As the city grew and the need for fresh water increased the Croton Reservoir was completed on the site in 1842. The city’s water-supply system was “one of the greatest engineering triumphs of nineteenth-century America, and widely considered an integral part of the first supply of fresh water carried by aqueducts into the city from upstate New York.” Edgar Allan Poe was known to walk around the Reservoir when he lived in the Bronx.

Once the new and larger reservoir was built in Central Park, The Crystal Palace was built on the land in the 1850s which hosted a world’s fair-type exhibition. “Notable exhibits included mineral resources of the U.S., the newest precision steam engines, and the largest crocodile ever captured. United States President Franklin Pierce delivered a speech at the opening ceremony on July 14, 1853.”

The land, known as Reservoir Square, was used as an Union Army encampment during the Civil War.

In 1884, Reservoir Square was renamed Bryant Park to honor recently deceased Romantic poet, longtime editor of the New York Evening Post, and civic reformer, William Cullen Bryant, a statue of whom sits on the easternmost edge of the park behind the magnificent Beaux-Arts main branch of the New York Public Library which opened in 1911.

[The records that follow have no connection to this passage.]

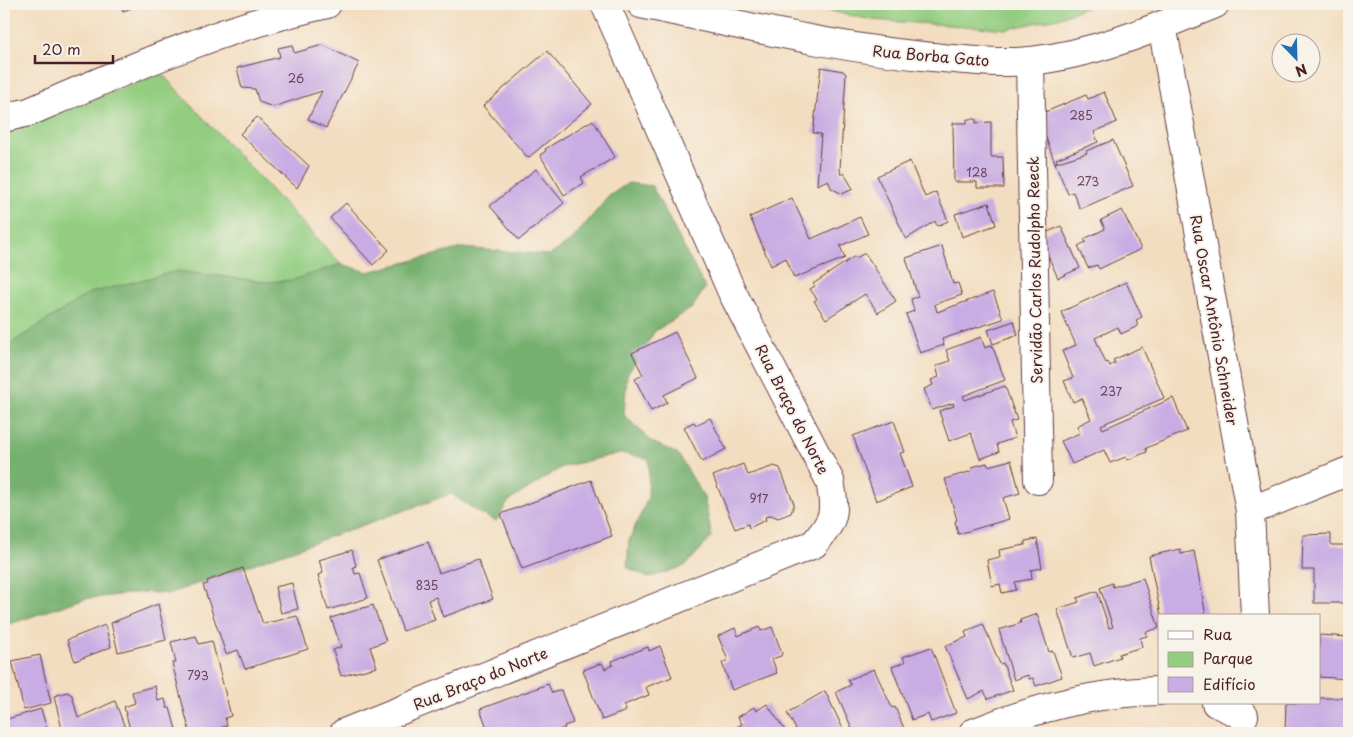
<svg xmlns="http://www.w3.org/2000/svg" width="1353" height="737" font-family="'Playpen Sans',sans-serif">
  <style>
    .green { fill: #92cd80; stroke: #6e7656 }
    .forest { fill: #75b06e; stroke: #60684c }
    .building { fill: #c8ace3 }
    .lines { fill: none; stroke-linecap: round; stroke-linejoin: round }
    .street-casing { stroke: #633c41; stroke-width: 30 }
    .street { stroke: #fff; stroke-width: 28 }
    .labels { text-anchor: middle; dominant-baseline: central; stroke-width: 4; stroke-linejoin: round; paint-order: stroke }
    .number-label { font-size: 12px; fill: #6a4259 }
    .street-label { font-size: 15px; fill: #4a1f2b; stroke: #f7f3e8 }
  </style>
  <rect width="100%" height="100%" fill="#f7f3e8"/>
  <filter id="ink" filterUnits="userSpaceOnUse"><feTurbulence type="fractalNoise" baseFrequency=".02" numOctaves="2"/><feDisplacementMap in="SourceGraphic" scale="10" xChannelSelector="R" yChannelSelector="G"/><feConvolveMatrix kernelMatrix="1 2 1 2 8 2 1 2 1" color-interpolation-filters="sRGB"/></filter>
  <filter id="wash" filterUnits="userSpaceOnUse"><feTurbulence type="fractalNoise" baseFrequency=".0096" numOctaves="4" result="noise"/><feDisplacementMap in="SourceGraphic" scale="20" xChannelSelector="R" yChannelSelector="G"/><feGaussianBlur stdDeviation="1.12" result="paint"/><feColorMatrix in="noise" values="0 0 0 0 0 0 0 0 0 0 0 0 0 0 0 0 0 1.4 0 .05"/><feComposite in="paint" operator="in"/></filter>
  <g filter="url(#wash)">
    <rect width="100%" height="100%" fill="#f3ddc0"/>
    <g class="green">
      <path d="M 798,4 L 1094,4 L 1058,18 L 1007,29 L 872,20 Z"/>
      <path d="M 161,73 L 341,264 L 293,280 L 267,282 L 177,271 L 4,348 L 4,134 Z"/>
    </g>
    <path class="forest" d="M 628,183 L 652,186 L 705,288 L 692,308 L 655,331 L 627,375 L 624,415 L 652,442 L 678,454 L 704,497 L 712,537 L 685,566 L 648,578 L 627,567 L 629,540 L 648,498 L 649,459 L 621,453 L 562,467 L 509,501 L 496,521 L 480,513 L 451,494 L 168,594 L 146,592 L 83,599 L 4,626 L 4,348 L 89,293 L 177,271 L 267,282 L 293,280 L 341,264 L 368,272 L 462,248 L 550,255 L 571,241 L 609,196 Z"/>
    <g id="blocks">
      <g class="building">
        <path d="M 120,4 L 142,4 L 123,11 Z"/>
        <path d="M 292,45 L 294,53 L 323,45 L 359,63 L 326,128 L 308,119 L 322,91 L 273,107 L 259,102 L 255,89 L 242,88 L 237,68 L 280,57 L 278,48 Z"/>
        <path d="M 547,51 L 592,104 L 528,158 L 483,106 Z"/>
        <path d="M 821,67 L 843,71 L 846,74 L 840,169 L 841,175 L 844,173 L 853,189 L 842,194 L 831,188 L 828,180 L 817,185 L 821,134 L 813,133 Z"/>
        <path d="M 1104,92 L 1117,122 L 1094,132 L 1098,142 L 1056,159 L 1057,162 L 1055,163 L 1038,115 L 1086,95 L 1088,99 Z"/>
        <path d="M 257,117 L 309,166 L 297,188 L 240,134 Z"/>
        <path d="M 967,119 L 976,119 L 976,123 L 991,122 L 991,157 L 1003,157 L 1004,188 L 977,188 L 977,182 L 954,182 L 953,123 L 967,123 Z"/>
        <path d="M 593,120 L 615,157 L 581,177 L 584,183 L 564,195 L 540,155 L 546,151 L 545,149 Z"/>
        <path d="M 1113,140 L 1133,186 L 1080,209 L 1073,192 L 1068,194 L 1055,163 L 1087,153 L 1086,151 Z"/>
        <path d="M 910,161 L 925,197 L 936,192 L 948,221 L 937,226 L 935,221 L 906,239 L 877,176 Z"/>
        <path d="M 536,169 L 564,203 L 519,240 L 490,206 Z"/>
        <path d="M 792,198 L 811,239 L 860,217 L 868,234 L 840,246 L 845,258 L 794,278 L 786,258 L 771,266 L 750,217 Z"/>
        <path d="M 346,203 L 389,250 L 373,265 L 330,218 Z"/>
        <path d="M 989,203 L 996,225 L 962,237 L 955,214 Z"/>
        <path d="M 1122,210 L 1141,249 L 1099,269 L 1097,265 L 1088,268 L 1078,246 L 1086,242 L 1084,239 L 1105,229 L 1101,220 Z"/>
        <path d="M 1061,226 L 1080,268 L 1058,278 L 1039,236 Z"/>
        <path d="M 942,246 L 953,284 L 958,283 L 962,295 L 935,304 L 937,312 L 993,292 L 1003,319 L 942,339 L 944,345 L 920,353 L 906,314 L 914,311 L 911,299 L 918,297 L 906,258 Z"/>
        <path d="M 865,253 L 896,301 L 878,313 L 865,294 L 826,319 L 814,301 L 817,299 L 810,289 L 815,286 L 813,284 L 855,256 L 856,258 Z"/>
        <path d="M 1126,282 L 1142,317 L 1136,320 L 1138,326 L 1121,334 L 1118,327 L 1095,338 L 1106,363 L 1108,362 L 1110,366 L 1115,363 L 1113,360 L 1142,347 L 1164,398 L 1101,425 L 1103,429 L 1173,398 L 1187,431 L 1146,448 L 1147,452 L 1127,460 L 1126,457 L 1110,463 L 1104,450 L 1072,464 L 1061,441 L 1080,433 L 1077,426 L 1091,419 L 1082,398 L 1073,402 L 1064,381 L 1073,378 L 1062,351 L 1076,345 L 1061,312 Z"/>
        <path d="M 1014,321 L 1018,335 L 993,344 L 988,330 Z"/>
        <path d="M 675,332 L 698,378 L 664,395 L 667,403 L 651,411 L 635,379 L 643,375 L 632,353 Z"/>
        <path d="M 981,337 L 985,348 L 992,345 L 1005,380 L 963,396 L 965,400 L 1005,386 L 1017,420 L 1010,422 L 1015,438 L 997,444 L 999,452 L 980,459 L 971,433 L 949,441 L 939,411 L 954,406 L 953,403 L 932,410 L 924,389 L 933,385 L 931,380 L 939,377 L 936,366 L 950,361 L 946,350 Z"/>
        <path d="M 710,418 L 726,449 L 702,462 L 684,427 L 694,422 L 696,425 Z"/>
        <path d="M 894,421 L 905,452 L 900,453 L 912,487 L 876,501 L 853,436 Z"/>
        <path d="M 1011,460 L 1020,493 L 1003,498 L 1009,519 L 958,534 L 955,521 L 957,520 L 945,479 L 972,471 L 972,467 L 987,463 L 988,466 Z"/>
        <path d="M 743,464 L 748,475 L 774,466 L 780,468 L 794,504 L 791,513 L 778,518 L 771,515 L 765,517 L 766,520 L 749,528 L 748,524 L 735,529 L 713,476 Z"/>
        <path d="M 591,480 L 612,536 L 522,569 L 501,514 Z"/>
        <path d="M 1331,534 L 1331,545 L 1349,545 L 1349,603 L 1314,603 L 1314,570 L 1302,570 L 1303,535 Z"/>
        <path d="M 1037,539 L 1042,568 L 1031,570 L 1032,579 L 1015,582 L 1016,590 L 1002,593 L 1000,584 L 992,586 L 987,560 L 1000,557 L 999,550 L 1025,545 L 1025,541 Z"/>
        <path d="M 428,542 L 439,573 L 478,559 L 493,599 L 443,617 L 436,597 L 428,600 L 435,620 L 403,631 L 377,560 Z"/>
        <path d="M 1180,549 L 1181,554 L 1194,551 L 1206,616 L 1161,616 L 1149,556 Z"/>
        <path d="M 352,550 L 356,566 L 353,567 L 355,574 L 360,573 L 368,598 L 328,610 L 318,575 L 323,573 L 319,560 Z"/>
        <path d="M 243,568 L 263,624 L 297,616 L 308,649 L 245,669 L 238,650 L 226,654 L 203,585 L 208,584 L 207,581 Z"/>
        <path d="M 1143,578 L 1159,628 L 1146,632 L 1147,636 L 1140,638 L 1142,647 L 1119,654 L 1120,657 L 1094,666 L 1090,653 L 1073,658 L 1057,609 L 1079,602 L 1077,598 L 1097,591 L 1109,628 L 1113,627 L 1100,588 L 1112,583 L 1113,587 Z"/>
        <path d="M 292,583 L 298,609 L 281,613 L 275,587 Z"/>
        <path d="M 158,604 L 166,640 L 118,652 L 111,623 Z"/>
        <path d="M 373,605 L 386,641 L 370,647 L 377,667 L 341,676 L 333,650 L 341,647 L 331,618 Z"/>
        <path d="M 1037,614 L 1049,652 L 1053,651 L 1062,677 L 1036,686 L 1033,678 L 1029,679 L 1028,675 L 1014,680 L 999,630 L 1021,623 L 1020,620 Z"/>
        <path d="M 983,624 L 1000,664 L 1003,663 L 1013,690 L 988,699 L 984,691 L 968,699 L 945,646 L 967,637 L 965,632 Z"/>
        <path d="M 105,625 L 111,647 L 75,661 L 67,640 Z"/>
        <path d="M 759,627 L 761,631 L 772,627 L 782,653 L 781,656 L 772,659 L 777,673 L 732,690 L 722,663 L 728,660 L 718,636 L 735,628 L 738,636 Z"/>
        <path d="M 1319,635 L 1349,637 L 1349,679 L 1319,677 Z"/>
        <path d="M 196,636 L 199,644 L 212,641 L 231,716 L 225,718 L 227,726 L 201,733 L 190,733 L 172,663 L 176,663 L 171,642 Z"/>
        <path d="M 660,646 L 672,677 L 646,687 L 649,695 L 624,705 L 626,711 L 602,720 L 583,670 L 602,663 L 605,669 L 613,665 L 612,661 L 648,647 L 649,651 Z"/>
        <path d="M 931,647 L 956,713 L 931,722 L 928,714 L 912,720 L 892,667 L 905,662 L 903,657 Z"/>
        <path d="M 40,655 L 51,703 L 24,710 L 12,661 Z"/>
        <path d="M 874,669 L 892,708 L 895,707 L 906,733 L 854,733 L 836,692 L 851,685 L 848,680 Z"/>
        <path d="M 548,684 L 552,693 L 561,690 L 573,723 L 564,726 L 565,728 L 556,731 L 556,733 L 489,733 L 480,709 Z"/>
        <path d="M 155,686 L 158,701 L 165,699 L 167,708 L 170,708 L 177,733 L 131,733 L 124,707 L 135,703 L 132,692 Z"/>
        <path d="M 825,691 L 845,733 L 798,733 L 787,713 Z"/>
        <path d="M 67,692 L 72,695 L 78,718 L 115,701 L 127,733 L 63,733 L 54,696 Z"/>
        <path d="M 1319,698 L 1349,698 L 1349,733 L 1285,733 L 1286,703 L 1319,703 Z"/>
        <path d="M 767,704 L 787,733 L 734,733 L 732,730 L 742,724 L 738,717 L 754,707 L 756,711 Z"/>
        <path d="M 41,709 L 48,733 L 4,733 L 4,720 Z"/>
        <rect x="1066" y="730" width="44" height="3"/>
      </g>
    </g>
  </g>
  <g filter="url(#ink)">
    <use href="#blocks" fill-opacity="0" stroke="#633c41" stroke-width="1"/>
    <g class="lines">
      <defs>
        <g id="street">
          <path d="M 641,4 C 738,24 834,48 932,57 C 964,60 999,64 1031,61 C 1095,54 1156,28 1215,4"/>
          <path d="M 1162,25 L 1250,511 L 1255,616"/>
          <path d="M 1030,61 L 1038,480"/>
          <path d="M 4,118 L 29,112 C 126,70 223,27 327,4"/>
          <path d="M 1250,511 L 1349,471"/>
          <path d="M 1216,703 L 1244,716"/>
          <path d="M 344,733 L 814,544 C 835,519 836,513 830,481 L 732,292 L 605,4"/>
          <path d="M 973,733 C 1032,709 1095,692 1159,691"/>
        </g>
      </defs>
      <use href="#street" class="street-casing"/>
      <use href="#street" class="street"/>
    </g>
  </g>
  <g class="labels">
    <g class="number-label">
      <text x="296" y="78">26</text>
      <text x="1081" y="115">285</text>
      <text x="977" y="172">128</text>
      <text x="1088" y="181">273</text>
      <text x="1111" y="391">237</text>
      <text x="759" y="498">917</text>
      <text x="427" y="585">835</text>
      <text x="198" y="675">793</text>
    </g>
    <g class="street-label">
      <text transform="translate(931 55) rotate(5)">Rua Borba Gato</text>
      <text transform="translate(1034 270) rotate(-91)">Servidão Carlos Rudolpho Reeck</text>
      <text transform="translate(1215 320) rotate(80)">Rua Oscar Antônio Schneider</text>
      <text transform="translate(793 409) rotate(63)">Rua Braço do Norte</text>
      <text transform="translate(480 678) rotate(-22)">Rua Braço do Norte</text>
    </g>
  </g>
  <rect width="1353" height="737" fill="none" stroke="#f7f3e8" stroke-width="20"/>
  <rect x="1158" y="614" width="162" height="90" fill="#f7f3e8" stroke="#b29e9c"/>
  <rect x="1168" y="631" width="25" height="8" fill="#ffffff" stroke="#b29e9c"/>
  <text x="1203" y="640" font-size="15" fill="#4a1f2b">Rua</text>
  <rect x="1168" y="652" width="25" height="15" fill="#92cd80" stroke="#b29e9c"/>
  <text x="1203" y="664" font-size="15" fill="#4a1f2b">Parque</text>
  <rect x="1168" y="677" width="25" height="15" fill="#c8ace3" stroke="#b29e9c"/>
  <text x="1203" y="690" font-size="15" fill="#4a1f2b">Edifício</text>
  <g transform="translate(1296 58) rotate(157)"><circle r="24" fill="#f7f3e8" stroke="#b29e9c"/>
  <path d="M0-4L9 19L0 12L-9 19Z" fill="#1f6fb2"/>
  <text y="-8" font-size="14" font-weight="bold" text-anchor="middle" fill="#4a1f2b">N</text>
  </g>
  <path d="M35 55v8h78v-8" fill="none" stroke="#4a1f2b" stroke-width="2.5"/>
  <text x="42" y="55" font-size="15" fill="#4a1f2b" stroke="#f7f3e8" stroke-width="4" paint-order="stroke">20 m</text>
</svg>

The park was most recently renovated in the late 1980s. The improvements included new entrances for increased visibility from the street, enhancements to the formal French garden design, improvements to the  paths and lighting. The Bryant and Gertrude Stein monuments were renovated, and the restrooms were repaired. The park reopened in 1992.

The Bryant Park Hotel – also known as the Radiator Building – was built in 1924 by the American Radiator and Standard Sanitary Company, a heating manufacturer. The company selected Raymond Hood, one of their radiator cover designers to design the new building. The 21-story building is comprised of black bricks, which symbolize coal, and is trimmed in  gold to symbolize fire. The exterior is decorated in carved allegories that depict the transformation of matter into energy. The building was listed on the National Register of Historic Places in 1980 and was sold to the hotel’s developers in 1998. The Bryant Park Hotel opened in 2001.

While I was out and about, I came across these two pieces of public art.

The first is a statue named “Daphne” that is part of the “Doggy Bags” public art installation by Will Kurtz which uses recycled plastic shopping bags as the primary medium of the art.

Will Kurtz is a New York artist who practiced landscape architecture for 25 years before he began his sculpture practice. He has taught at a number of art schools. His work has appeared  in solo and group exhibitions in venues worldwide, including New York City, Switzerland, and Thailand.

The second is a collection of ink drawings by the one-line artist known as Sir Shadow. According to his website, Sir Shadow his writing and work is called “Flowetry, which is the act of positive thinking in action.” He says, “This is my contribution towards life and my immortality. This gives me the right to live my moments in peace and harmony.” Sir Shadow says his purpose is to help others grow and glow.